High interest rates strangling small businesses in Nigeria

The elation in Nigeria at the news, released last April, that the country had overtaken South Africa as the continent’s largest economy, was largely confined to government circles.

Many Nigerians have refused to get caught up in the excitement. Abiodun Ayinde, who owns a small waste management company in Lagos, Nigeria’s largest city and economic capital, is one.

Ayinde does not care about the rivalry between Nigeria and South Africa. Topmost in his mind is the quest that has given him sleepless nights in the last five years: Ayinde’s clientele is growing and his expanding business urgently requires more staff and one more mobile waste compactor.
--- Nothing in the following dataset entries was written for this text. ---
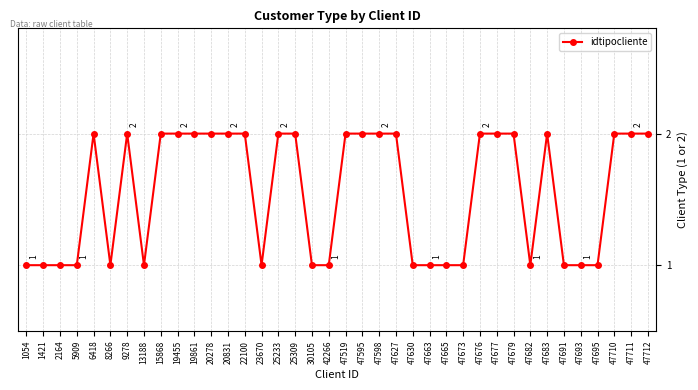

The chart shows a value of 2 at 47627. True or false?

True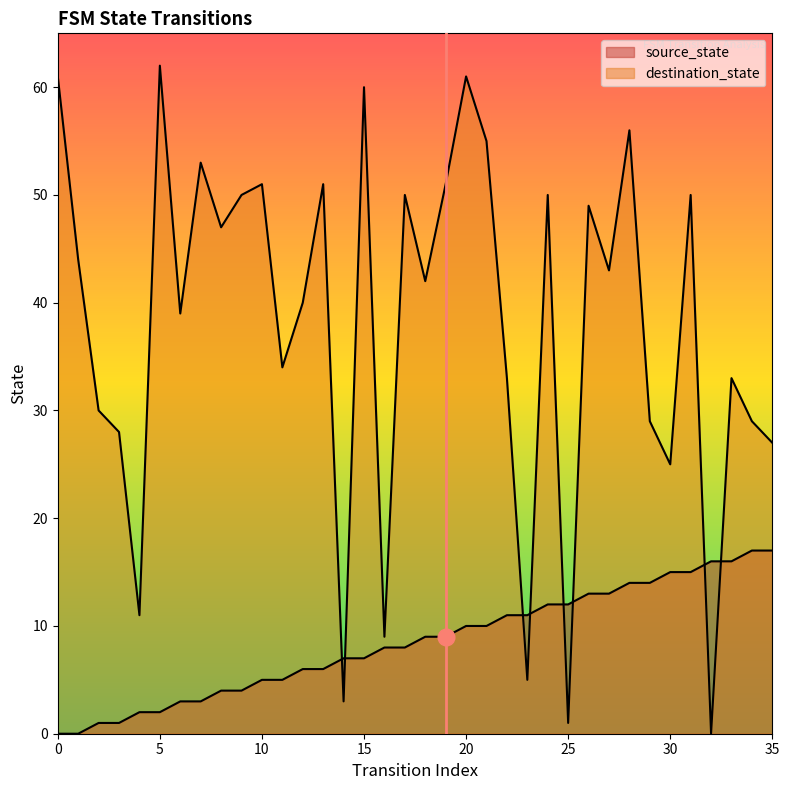

What is the value of the destination_state point at the 4th from the left?

28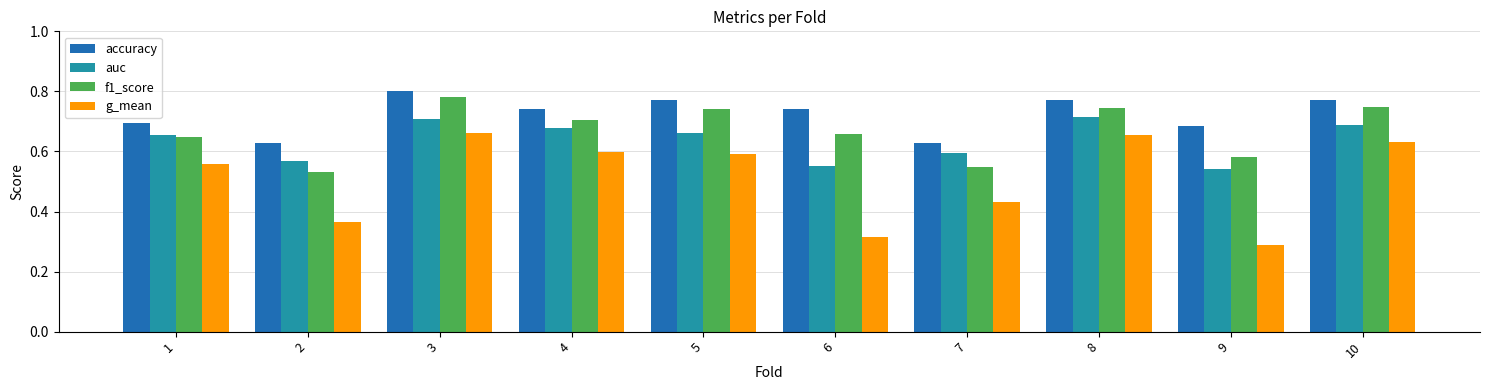

At which category does the chart reach its minimum across all series?

9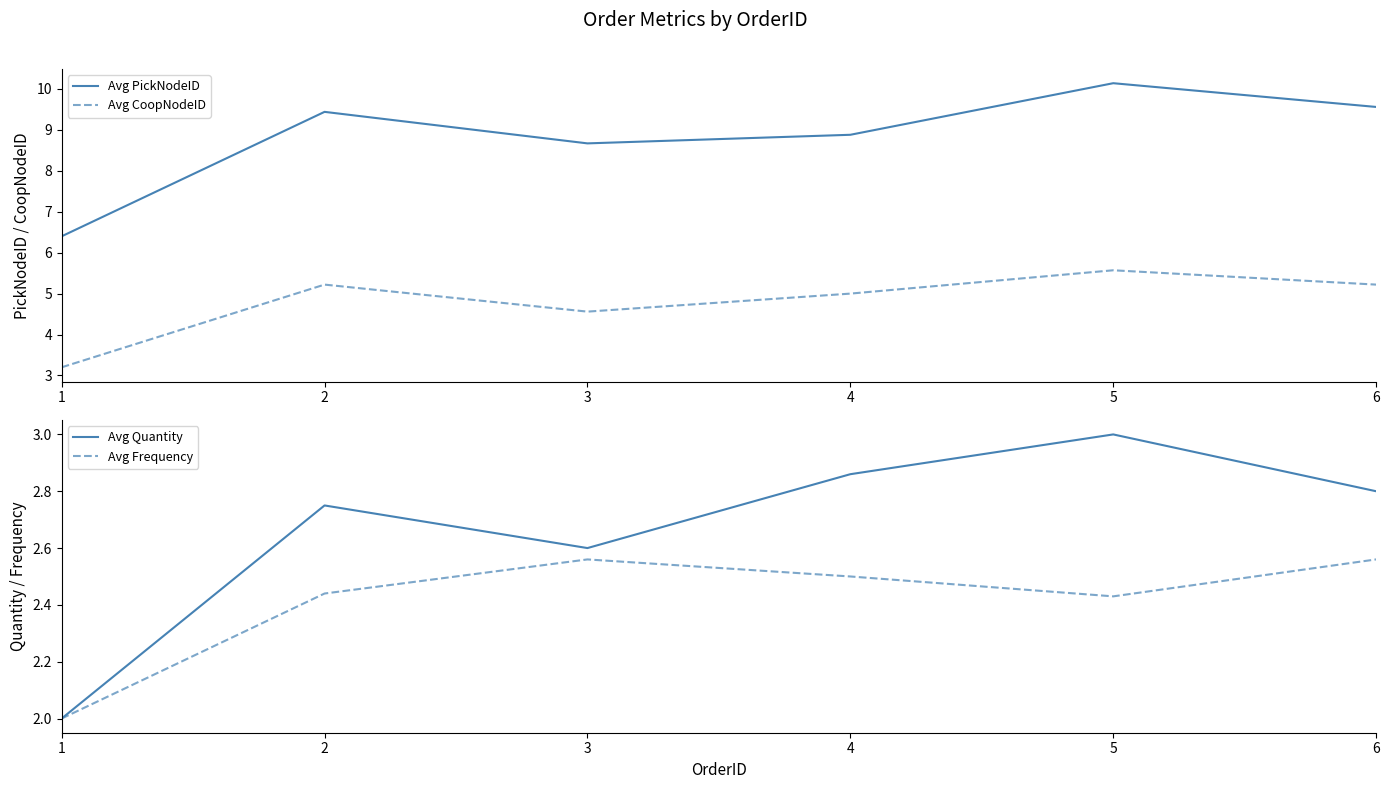

How many lines are shown in the chart?

4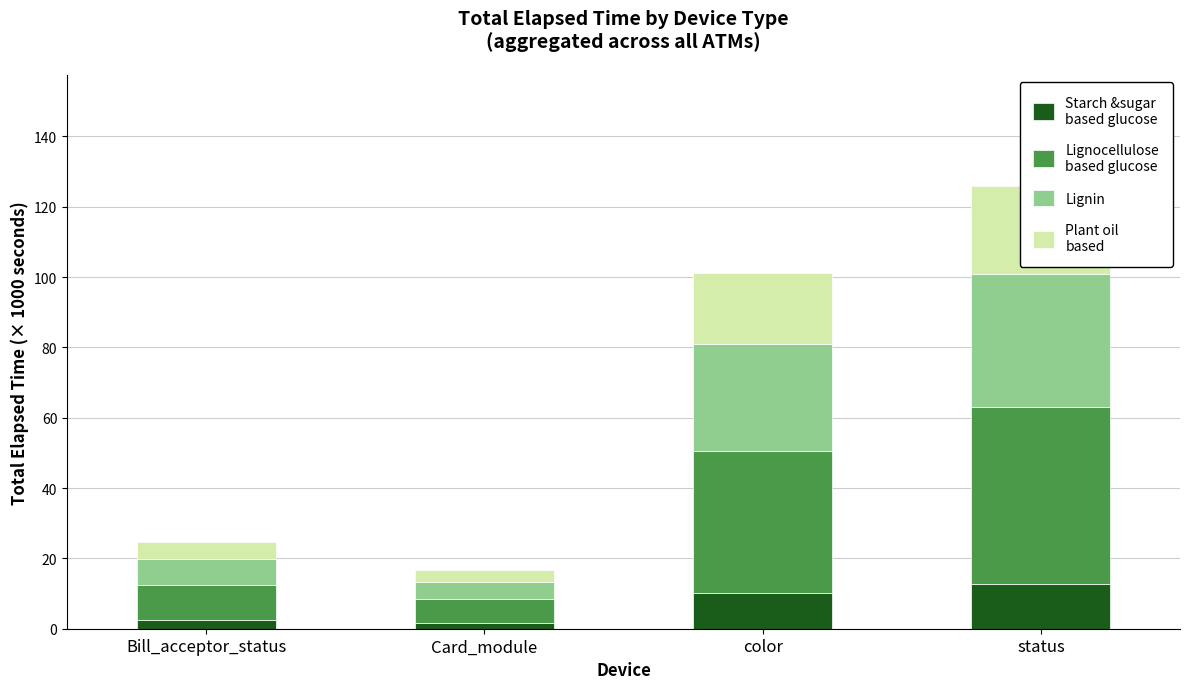

Is it true that Lignin equals 30.4 at color?

True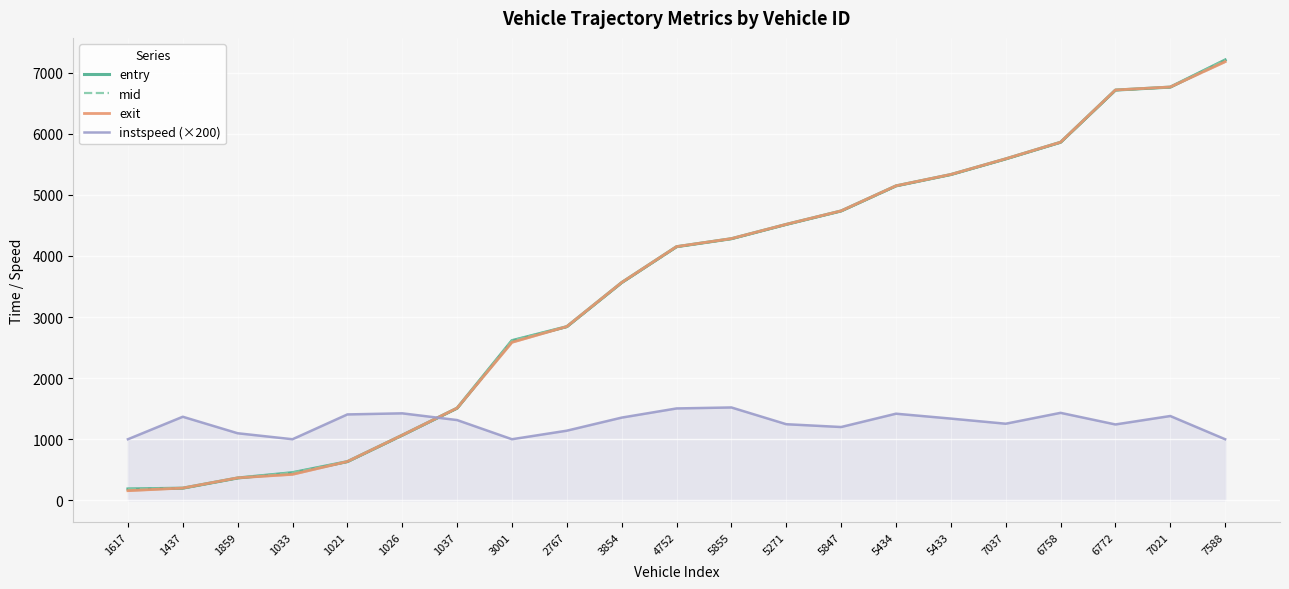

What is the sum of the instspeed (×200) values at 1021 and 1617?

2406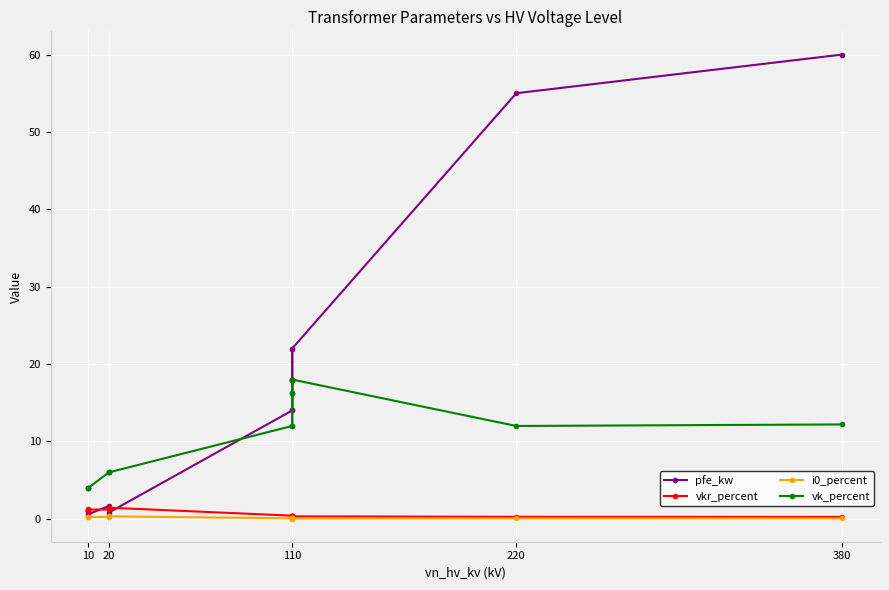

What is the maximum value for pfe_kw?

60.0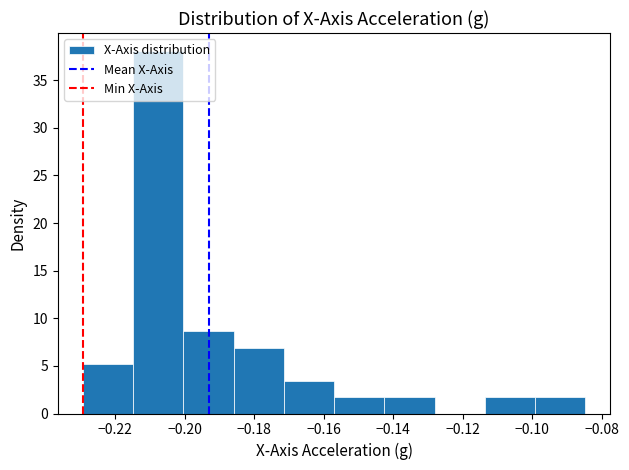

Reading left to right, transcribe this chart: for each bar, give the range it covers on the x-axis and its height. Neither the bar edges nor the heights are printed on the chart, so give them approximately, as read against the axes.

-0.230 to -0.214: 5.0
-0.214 to -0.200: 38.0
-0.200 to -0.186: 8.5
-0.186 to -0.172: 7.0
-0.172 to -0.156: 3.5
-0.156 to -0.142: 1.5
-0.142 to -0.128: 1.5
-0.128 to -0.114: 0
-0.114 to -0.100: 1.5
-0.100 to -0.084: 1.5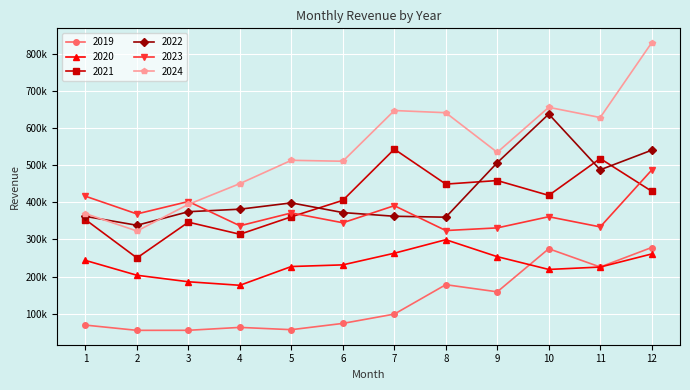

What are all the series names shown in the legend?

2019, 2020, 2021, 2022, 2023, 2024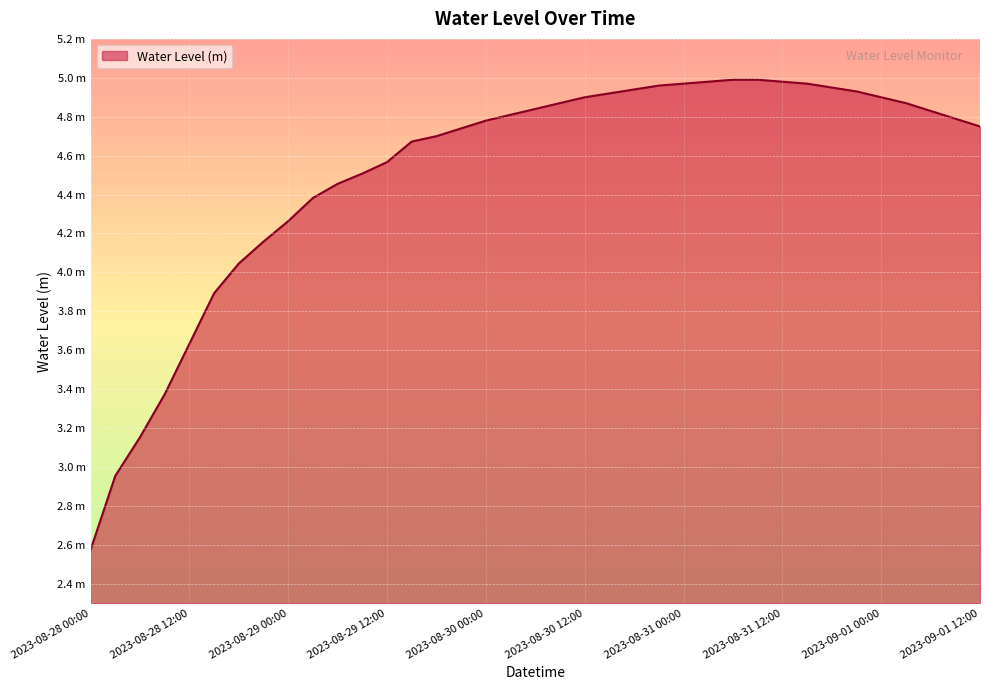

List the labels in order of value, largest first.

2023-08-31 06:00, 2023-08-31 09:00, 2023-08-31 03:00, 2023-08-31 12:00, 2023-08-31 00:00, 2023-08-31 15:00, 2023-08-30 21:00, 2023-08-31 18:00, 2023-08-30 18:00, 2023-08-31 21:00, 2023-08-30 15:00, 2023-08-30 12:00, 2023-09-01 00:00, 2023-08-30 09:00, 2023-09-01 03:00, 2023-08-30 06:00, 2023-09-01 06:00, 2023-08-30 03:00, 2023-09-01 09:00, 2023-08-30 00:00, 2023-09-01 12:00, 2023-08-29 21:00, 2023-08-29 18:00, 2023-08-29 15:00, 2023-08-29 12:00, 2023-08-29 09:00, 2023-08-29 06:00, 2023-08-29 03:00, 2023-08-29 00:00, 2023-08-28 21:00, 2023-08-28 18:00, 2023-08-28 15:00, 2023-08-28 12:00, 2023-08-28 09:00, 2023-08-28 06:00, 2023-08-28 03:00, 2023-08-28 00:00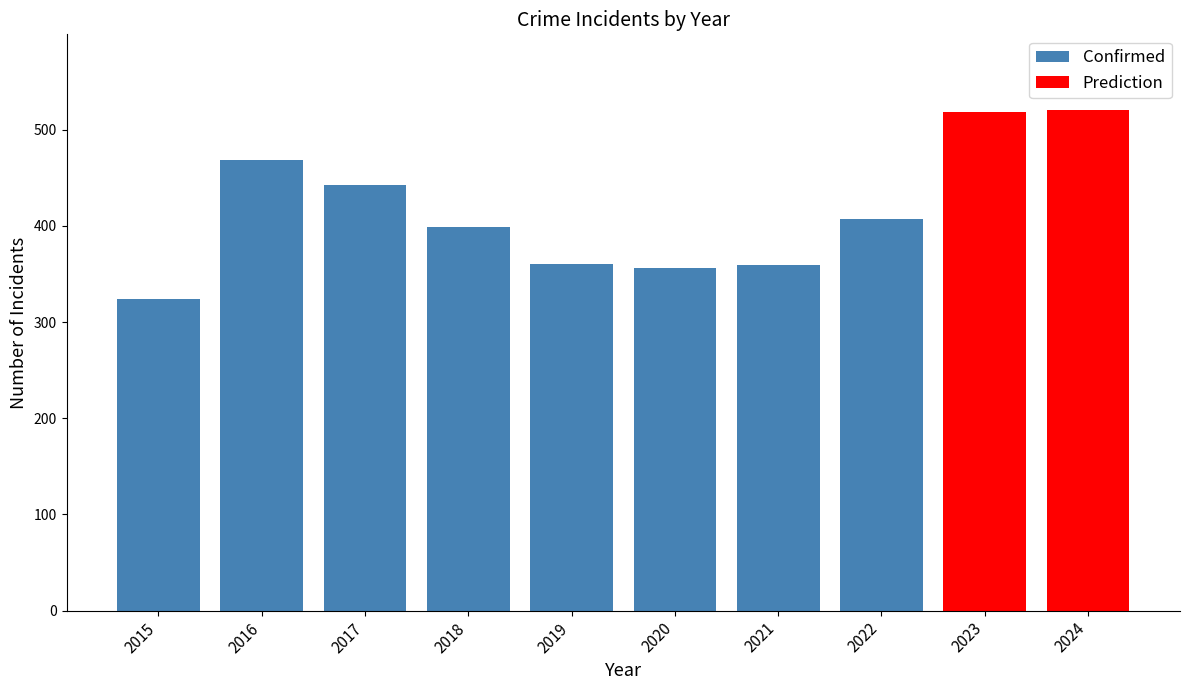

What is the difference between the maximum and minimum values in the Confirmed series?

144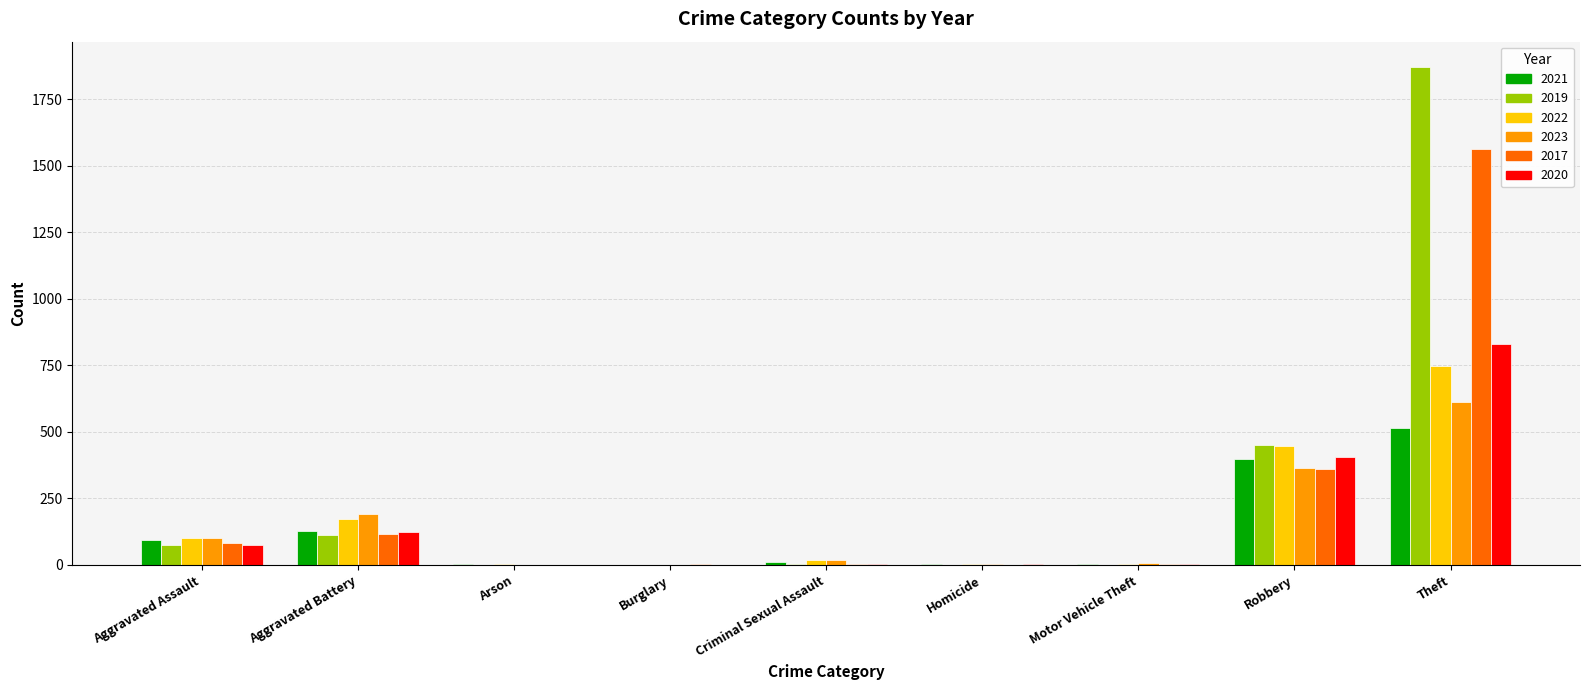

Is the value of 2023 at Aggravated Assault greater than the value of 2020 at Theft?

No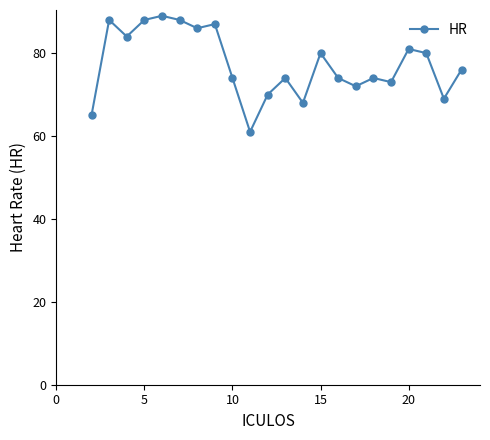

How many points are higher than both their immediate neighbors (excluding endpoints)?

7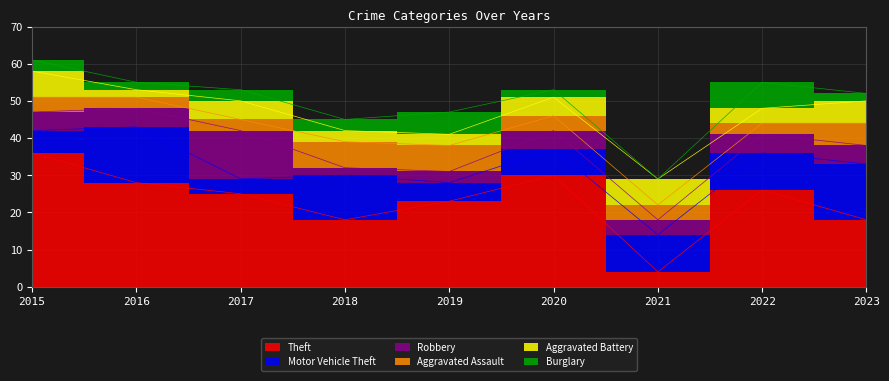

At which category does Robbery reach its first local valley?

2018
“Business is not doing badly at all,” he says. “But the problem I have is that I am unable to raise funds to further expand the business. I need to buy a compactor and I also want to employ more hands.”

On paper, there are several funding options available to a Nigerian business person who wants to set up a new business or expand an existing one. The country has 21 commercial and two specialised government banks set up to fund large-scale industry projects, as well as 871 microfinance firms authorised to lend to small-scale businesses and entrepreneurs.

But in practice it is not easy for small companies to secure loans. Ayinde’s efforts to raise a 2m naira (US$12,500) bank loan to buy a used waste compactor and hire new staff have been unsuccessful. His is a typical story.

High lending rates

Most Nigerian entrepreneurs and small-scale businesspeople do not start companies by borrowing from a bank. Official numbers on bank borrowing are lacking, but from years of talking to small business owners, this writer has learned that most Nigerian entrepreneurs turn to banks only when they need funds to expand an already successful business.

This is because banks and microfinance institutions charge prohibitively high interest rates and attach onerous requirements to loans.

Funding challenges are spanners in the works of many small businesses in Nigeria, according to Femi Egbesola, the president of the Association of Small Business Owners of Nigeria, a trade group. “Most of the financial institutions are requesting for conditions that are difficult for small companies to meet, [especially] collateral,” he told Leadership, a Nigerian daily, last April. “The banks charge about 27% interest rate per year and everybody is complaining that it is on the high side.”

Some Nigerians question why interest rates have remained high despite a recent fall in the country’s inflation. A bank “must be a commercially viable enterprise, but why must they charge 20%?” asked Ngozi Okonjo-Iweala, Nigeria’s finance minister. Inflation in the first eight months of 2013 diminished from 12% in January to 8.7% in August, she added, “meaning interest rates can also go down”. As of March 2014, Nigeria’s inflation rate was 7.8%, according to the national statistics bureau.

Commercial banks borrow from the Central Bank of Nigeria (CBN), which offers money to banks at a rate called the monetary policy rate (MPR). The CBN considers the country’s prevalent inflation rate while setting the MPR. The idea is to help banks lend to businesses at non-prohibitive rates. Figures from www.cbrates.com, a website that compiles world interest rates, show that Nigeria’s interest rate is one of the highest of Africa’s large economies. Nigeria’s current MPR of 12% is higher than the prevailing rates of 3% in Morocco, 4.5% in Tunisia, 5.5% in South Africa, 8.25% in Egypt and 9.25% in Angola.

Trade groups, such as the Lagos-based Manufacturers Association of Nigeria (MAN), have campaigned for lower rates for decades. The organisation’s 2013 report claimed that some Nigerian banks are charging borrowers as much as 35% on loans, a rate so high that businesses cannot survive. “In the last 10 years, interest rates charged MAN members by banks have been at an average of 19.9% for most of the manufacturing sub-sectors,” according to the report.

These high rates are just one facet of Nigeria’s crippling commercial environment. The World Bank’s 2014 Ease of Doing Business index places Nigeria at a lowly 147 of 183 countries.

Infrastructure challenge

Many of the problems stem from Nigeria’s broken infrastructure. Entrepreneurs have to generate electricity from private generators, dig industrial boreholes to ensure a reliable water supply, and must also pay private security companies to secure premises and assets.